■ Exercise instructions ■
Find the string "name" in the data, and copy out each line that has it.
<<<<
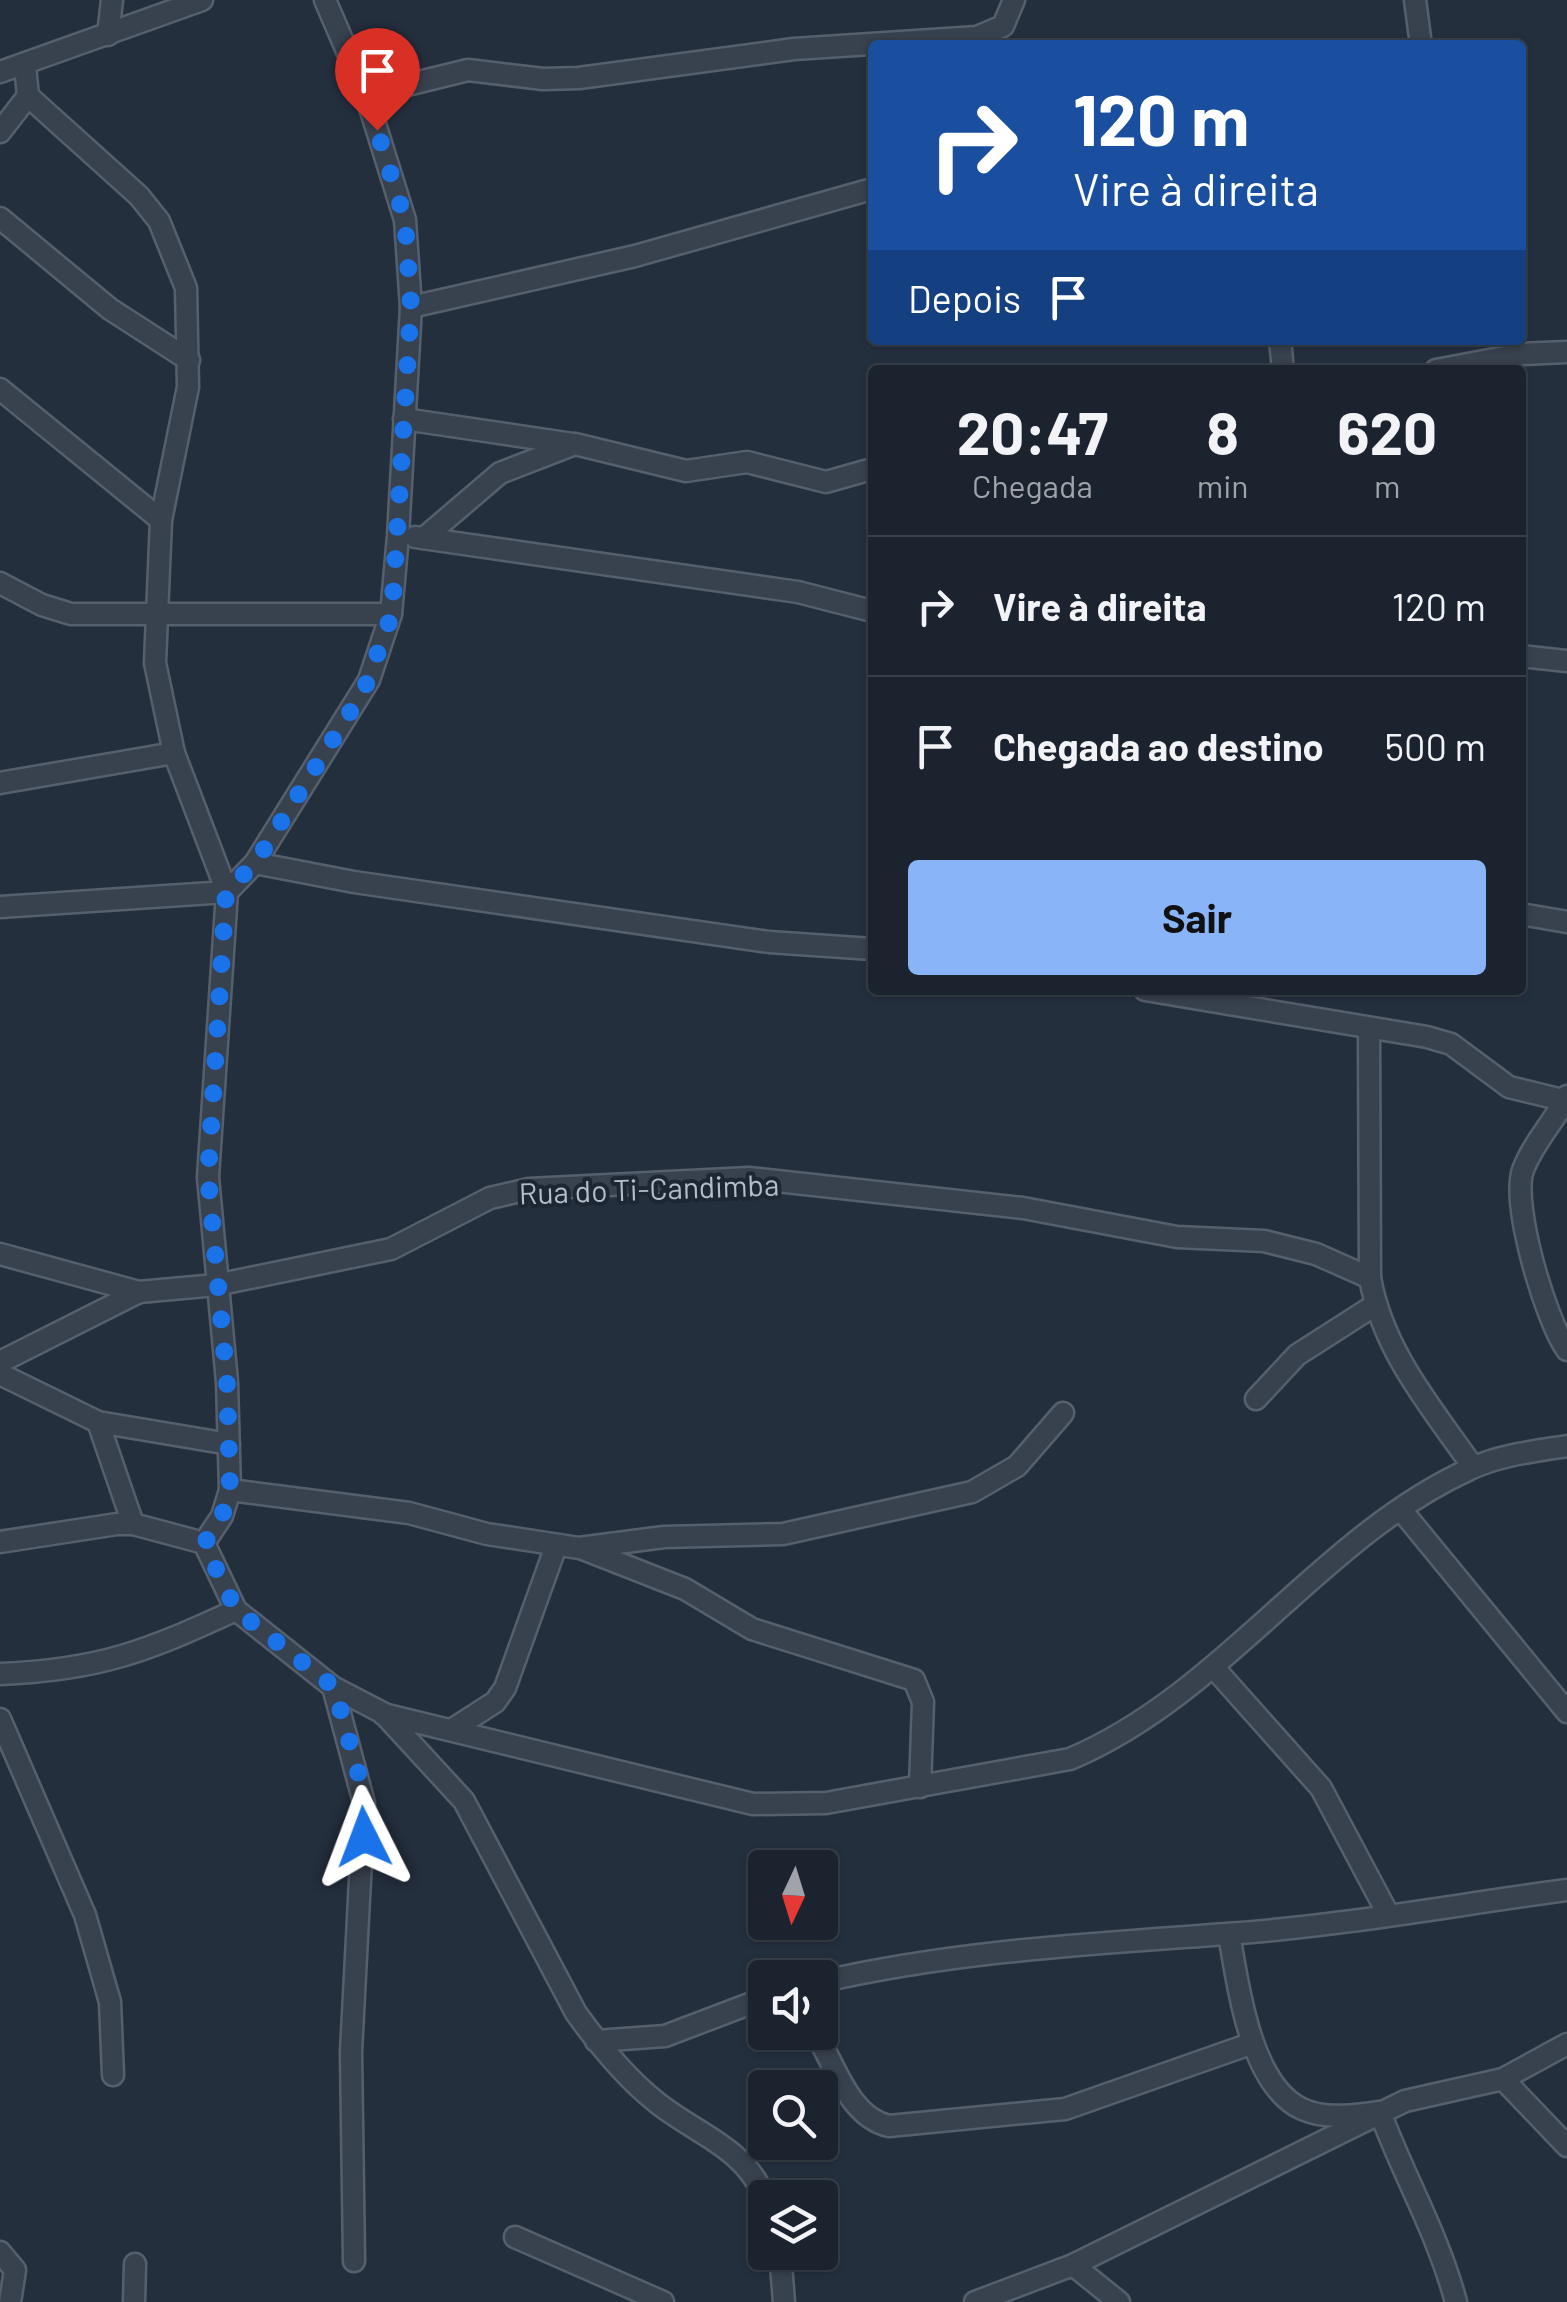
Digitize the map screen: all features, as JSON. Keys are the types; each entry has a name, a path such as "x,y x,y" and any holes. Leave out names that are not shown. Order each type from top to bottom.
{"street":[{"path":"108,35 112,0"},
{"path":"0,72 202,0"},
{"path":"0,907 226,892 256,862 369,680 392,614 411,306 405,220 366,95 325,0"},
{"path":"932,40 978,37 1004,26 1014,0"},
{"path":"1419,2 1421,40"},
{"path":"366,95 468,70 543,79 579,78 794,49 868,44"},
{"path":"25,66 28,96 139,196 160,222 186,288 188,388 161,520 154,615 157,686 174,753 226,892 208,1165 230,1490 222,1516 204,1544"},
{"path":"0,132 28,96"},
{"path":"411,306 635,256 868,190"},
{"path":"0,218 110,309 189,360"},
{"path":"1463,365 1521,354 1567,352"},
{"path":"0,389 161,520"},
{"path":"404,419 575,444 686,471 747,462 826,482 868,470"},
{"path":"424,538 500,473 575,444"},
{"path":"398,536 798,592 868,610"},
{"path":"0,582 42,606 71,614 392,614"},
{"path":"1526,657 1567,661"},
{"path":"0,783 174,753"},
{"path":"256,862 354,882 769,942 868,949"},
{"path":"1526,915 1567,922"},
{"path":"1173,995 1451,1044 1489,1076 1509,1087 1566,1100 1530,1154 1519,1196 1550,1319 1567,1350"},
{"path":"1368,1030 1370,1278 1375,1305 1388,1341 1473,1467"},
{"name":"Rua do Ti-Candimba","path":"0,1254 138,1292 216,1285 391,1249 490,1198 529,1188 750,1178 1024,1208 1178,1237 1264,1240 1316,1254 1370,1278"},
{"path":"0,1362 138,1292"},
{"path":"1256,1400 1297,1355 1375,1305"},
{"path":"0,1374 98,1422 229,1444"},
{"path":"230,1490 409,1513 486,1534 579,1548 664,1537 783,1534 928,1505 972,1492 1017,1466 1063,1413"},
{"path":"98,1422 133,1524"},
{"path":"0,1542 133,1524 204,1544 236,1610 334,1687 383,1714 753,1804 826,1803 1070,1759 1107,1744 1215,1669 1310,1581 1402,1511 1473,1467 1567,1446"},
{"path":"1402,1511 1566,1707"},
{"path":"453,1729 494,1702 505,1688 556,1546"},
{"path":"579,1548 684,1589 729,1619 914,1680 924,1702 920,1787"},
{"path":"0,1674 79,1668 126,1658 236,1610"},
{"path":"1215,1669 1321,1788 1388,1914"},
{"path":"334,1687 364,1803 351,2052 354,2261"},
{"path":"383,1714 464,1801 576,2013 596,2041 656,2102 728,2147 756,2180"},
{"path":"0,1719 85,1915 110,2002 113,2076"},
{"path":"838,1978 905,1962 1229,1934 1567,1890"},
{"path":"1229,1934 1253,2043 1276,2086 1304,2110 1346,2116 1380,2112"},
{"path":"596,2041 664,2036 748,2004"},
{"path":"825,2050 856,2108 872,2122 889,2126 1065,2109 1253,2043"},
{"path":"975,2302 1073,2265 1380,2112 1433,2093 1503,2079 1567,2044"},
{"path":"1503,2079 1567,2146"},
{"path":"1380,2112 1394,2153 1434,2230 1456,2302"},
{"path":"515,2237 662,2302"},
{"path":"0,2252 14,2270 10,2302"},
{"path":"134,2302 135,2264"},
{"path":"1073,2265 1119,2302"},
{"path":"781,2270 784,2302"}],"route":[{"path":"364,1837 360,1779 334,1687 236,1610 204,1544 222,1516 230,1490 227,1382 208,1176 226,892 256,862 364,690 392,614 411,306 405,220 377,130"}]}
>>>>
■ Final answer ■
Digitize the map screen: all features, as JSON. Keys are the types; each entry has a name, a path such as "x,y x,y" and any holes. Leave out names that are not shown. Order each type from top to bottom.
{"name":"Rua do Ti-Candimba","path":"0,1254 138,1292 216,1285 391,1249 490,1198 529,1188 750,1178 1024,1208 1178,1237 1264,1240 1316,1254 1370,1278"},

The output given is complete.